Royal Dutch Shell today won a contract in an historic auction to develop a major Iraqi oil field.
The Anglo-Dutch company, in partnership with Malaysia’s state-run Petronas Carigali, beat a consortium of France’s Total and China National Petroleum Corp (CNPC), to develop Manjoon, a 12.88 billion barrel site in the Basra region. The oil field is one of the largest in the world.
The Shell-Petronas consortium will receive $1.39 a barrel produced from the field. The companies said they would raise production from the current 45,900 barrels per day to 1.8 million barrels per day over a 10-year period.
The second wave of auctions comes 30 years after Saddam Hussein nationalised the oil sector and kicked out foreign firms.
However, the June auction round was a flop as firms resisted the financial provisions imposed by Iraq.
Iraq secured just one deal to develop an oil field out of eight massive oil and gas fields it had put out to tender. Firms were left shaking their heads at exacting contract terms.
Oil executives also expressed concerns about the transparency of the political process and business dealings in Iraq.
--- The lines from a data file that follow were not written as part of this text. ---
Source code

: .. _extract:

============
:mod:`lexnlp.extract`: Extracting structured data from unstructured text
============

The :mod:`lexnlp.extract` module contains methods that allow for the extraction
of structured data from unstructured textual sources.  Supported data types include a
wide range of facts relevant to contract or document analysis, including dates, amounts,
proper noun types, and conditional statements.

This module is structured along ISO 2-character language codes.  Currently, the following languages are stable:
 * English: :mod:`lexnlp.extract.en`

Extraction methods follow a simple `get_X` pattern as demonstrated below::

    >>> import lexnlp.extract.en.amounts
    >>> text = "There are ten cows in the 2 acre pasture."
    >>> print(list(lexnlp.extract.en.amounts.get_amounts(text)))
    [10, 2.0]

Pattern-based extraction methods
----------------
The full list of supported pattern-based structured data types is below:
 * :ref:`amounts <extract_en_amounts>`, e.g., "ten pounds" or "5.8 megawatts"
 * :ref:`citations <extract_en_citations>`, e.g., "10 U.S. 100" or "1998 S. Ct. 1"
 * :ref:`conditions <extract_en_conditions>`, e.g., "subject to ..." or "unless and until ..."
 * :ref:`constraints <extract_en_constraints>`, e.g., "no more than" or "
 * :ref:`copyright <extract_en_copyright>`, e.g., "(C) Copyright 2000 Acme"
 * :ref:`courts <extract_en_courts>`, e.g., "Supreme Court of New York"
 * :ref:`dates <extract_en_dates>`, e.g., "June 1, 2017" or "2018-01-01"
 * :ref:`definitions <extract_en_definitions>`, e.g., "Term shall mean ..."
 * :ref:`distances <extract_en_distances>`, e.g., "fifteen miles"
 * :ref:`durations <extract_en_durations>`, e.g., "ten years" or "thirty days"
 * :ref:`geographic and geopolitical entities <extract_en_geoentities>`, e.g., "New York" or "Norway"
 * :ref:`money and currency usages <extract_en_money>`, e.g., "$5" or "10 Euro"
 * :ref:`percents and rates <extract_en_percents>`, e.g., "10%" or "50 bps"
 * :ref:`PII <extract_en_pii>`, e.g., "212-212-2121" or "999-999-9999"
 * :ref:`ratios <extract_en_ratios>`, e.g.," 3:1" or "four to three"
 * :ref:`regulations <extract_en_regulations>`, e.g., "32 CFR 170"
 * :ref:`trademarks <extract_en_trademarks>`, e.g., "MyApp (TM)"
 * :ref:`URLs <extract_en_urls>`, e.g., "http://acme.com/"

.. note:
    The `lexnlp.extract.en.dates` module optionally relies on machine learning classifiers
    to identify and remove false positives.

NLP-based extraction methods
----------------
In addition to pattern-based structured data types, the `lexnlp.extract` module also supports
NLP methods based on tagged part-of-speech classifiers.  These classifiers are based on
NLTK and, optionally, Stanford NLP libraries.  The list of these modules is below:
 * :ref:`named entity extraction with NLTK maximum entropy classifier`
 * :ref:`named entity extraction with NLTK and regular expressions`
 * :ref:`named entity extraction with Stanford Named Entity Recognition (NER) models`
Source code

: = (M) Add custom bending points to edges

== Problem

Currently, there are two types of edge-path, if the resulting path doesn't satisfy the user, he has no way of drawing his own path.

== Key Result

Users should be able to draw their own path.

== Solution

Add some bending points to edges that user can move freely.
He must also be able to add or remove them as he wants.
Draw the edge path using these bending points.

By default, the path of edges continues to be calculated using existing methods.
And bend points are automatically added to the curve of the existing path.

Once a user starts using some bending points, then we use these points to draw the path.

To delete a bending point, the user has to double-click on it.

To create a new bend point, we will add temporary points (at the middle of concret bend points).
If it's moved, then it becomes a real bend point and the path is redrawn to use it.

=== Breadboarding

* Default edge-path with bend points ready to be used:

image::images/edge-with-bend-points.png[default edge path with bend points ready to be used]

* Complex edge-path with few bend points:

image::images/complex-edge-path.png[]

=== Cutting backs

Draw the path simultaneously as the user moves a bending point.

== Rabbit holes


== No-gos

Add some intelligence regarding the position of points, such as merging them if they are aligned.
At the same time the Iraqi oil minister Hussain al-Shahristani faced domestic criticism for offering Iraq’s most prized asset too cheaply.
At the start of today’s auction Iraqi Prime Minister Nouri al-Maliki, looked to allay concerns about bombings and other incidents that have plagued the oil-rich nation since the 2003 US-led invasion to topple Saddam Hussein.
Al-Maliki told company representatives: “There is no security deterioration in Iraq even if a security violation took place here.”
International oil companies are vying for the biggest slice of Iraq’s oil riches on offer in decades. A total of 15 fields were up for grabs today and tomorrow, representing about one third of the country’s reserves.
There are 45 firms vying for the contracts, including UK’s BP as well as the US ExxonMobil.
The Manjoon oil field is the biggest of the 15 fields on offer in the two-day licensing round. A second consortium led by CNPC won the rights to the Halfaya field, also in the south of the country.
In the June auction, a BP-led consortium secured rights to one of Iraq’s biggest oil fields.
The oil major teamed up with CNPC for the bid to land the contract for the Rumaila oil field, which holds 17.8 billion barrels in crude reserves.